*** TASK INPUTS ***
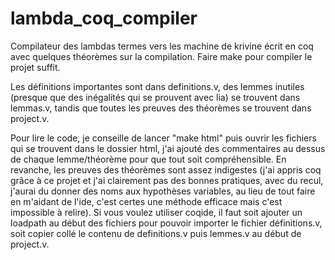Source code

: # lambda_coq_compiler

Compilateur des lambdas termes vers les machine de krivine écrit en coq avec quelques théorèmes sur la compilation.
Faire make pour compiler le projet suffit.

Les définitions importantes sont dans definitions.v, des lemmes inutiles (presque que des inégalités qui se prouvent avec lia) se trouvent dans lemmas.v,
tandis que toutes les preuves des théorèmes se trouvent dans project.v.

Pour lire le code, je conseille de lancer "make html" puis ouvrir les fichiers qui se trouvent dans le dossier html, j'ai ajouté des commentaires au dessus de chaque lemme/théorème pour que tout soit compréhensible.
En revanche, les preuves des théorèmes sont assez indigestes (j'ai appris coq grâce à ce projet et j'ai clairement pas des bonnes pratiques, avec du recul, j'aurai du donner des noms aux hypothèses variables, au lieu de tout faire en m'aidant de l'ide, c'est certes une méthode efficace mais c'est impossible à relire).
Si vous voulez utiliser coqide, il faut soit ajouter un loadpath au début des fichiers pour pouvoir importer le fichier définitions.v, soit copier collé le contenu de definitions.v puis lemmes.v au début de project.v.
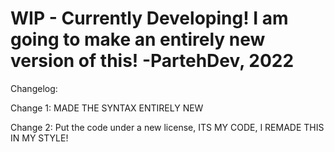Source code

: # WIP - Currently Developing! I am going to make an entirely new version of this! -PartehDev, 2022


Changelog: 

Change 1: MADE THE SYNTAX ENTIRELY NEW

Change 2: Put the code under a new license, ITS MY CODE, I REMADE THIS IN MY STYLE!
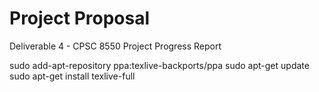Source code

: Project Proposal
================

Deliverable 4 - CPSC 8550 Project Progress Report

sudo add-apt-repository ppa:texlive-backports/ppa
sudo apt-get update
sudo apt-get install texlive-full
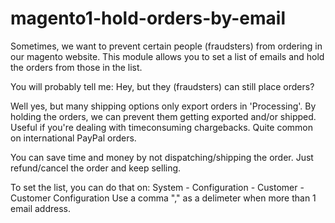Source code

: # magento1-hold-orders-by-email
Sometimes, we want to prevent certain people (fraudsters) from ordering in our magento website.
This module allows you to set a list of emails and hold the orders from those in the list.

You will probably tell me: Hey, but they (fraudsters) can still place orders?

Well yes, but many shipping options only export orders in 'Processing'. 
By holding the orders, we can prevent them getting exported and/or shipped.
Useful if you're dealing with timeconsuming chargebacks. Quite common on international PayPal orders. 

You can save time and money by not dispatching/shipping the order. Just refund/cancel the order and keep selling.

To set the list, you can do that on:
System - Configuration - Customer - Customer Configuration
Use a comma "," as a delimeter when more than 1 email address.
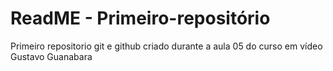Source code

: # ReadME - Primeiro-repositório
 Primeiro repositorio git e github criado durante a aula 05 do curso em vídeo Gustavo Guanabara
*** End of TASK INPUTS ***
• _REQUIRED ACTION_:
A faithful copy of all the entries is required, pictures excluded.

• _SOLUTION BELOW_:
Source code

: # lambda_coq_compiler

Compilateur des lambdas termes vers les machine de krivine écrit en coq avec quelques théorèmes sur la compilation.
Faire make pour compiler le projet suffit.

Les définitions importantes sont dans definitions.v, des lemmes inutiles (presque que des inégalités qui se prouvent avec lia) se trouvent dans lemmas.v,
tandis que toutes les preuves des théorèmes se trouvent dans project.v.

Pour lire le code, je conseille de lancer "make html" puis ouvrir les fichiers qui se trouvent dans le dossier html, j'ai ajouté des commentaires au dessus de chaque lemme/théorème pour que tout soit compréhensible.
En revanche, les preuves des théorèmes sont assez indigestes (j'ai appris coq grâce à ce projet et j'ai clairement pas des bonnes pratiques, avec du recul, j'aurai du donner des noms aux hypothèses variables, au lieu de tout faire en m'aidant de l'ide, c'est certes une méthode efficace mais c'est impossible à relire).
Si vous voulez utiliser coqide, il faut soit ajouter un loadpath au début des fichiers pour pouvoir importer le fichier définitions.v, soit copier collé le contenu de definitions.v puis lemmes.v au début de project.v.
Source code

: # WIP - Currently Developing! I am going to make an entirely new version of this! -PartehDev, 2022


Changelog: 

Change 1: MADE THE SYNTAX ENTIRELY NEW

Change 2: Put the code under a new license, ITS MY CODE, I REMADE THIS IN MY STYLE!
Source code

: Project Proposal
================

Deliverable 4 - CPSC 8550 Project Progress Report

sudo add-apt-repository ppa:texlive-backports/ppa
sudo apt-get update
sudo apt-get install texlive-full
Source code

: # magento1-hold-orders-by-email
Sometimes, we want to prevent certain people (fraudsters) from ordering in our magento website.
This module allows you to set a list of emails and hold the orders from those in the list.

You will probably tell me: Hey, but they (fraudsters) can still place orders?

Well yes, but many shipping options only export orders in 'Processing'. 
By holding the orders, we can prevent them getting exported and/or shipped.
Useful if you're dealing with timeconsuming chargebacks. Quite common on international PayPal orders. 

You can save time and money by not dispatching/shipping the order. Just refund/cancel the order and keep selling.

To set the list, you can do that on:
System - Configuration - Customer - Customer Configuration
Use a comma "," as a delimeter when more than 1 email address.
Source code

: # ReadME - Primeiro-repositório
 Primeiro repositorio git e github criado durante a aula 05 do curso em vídeo Gustavo Guanabara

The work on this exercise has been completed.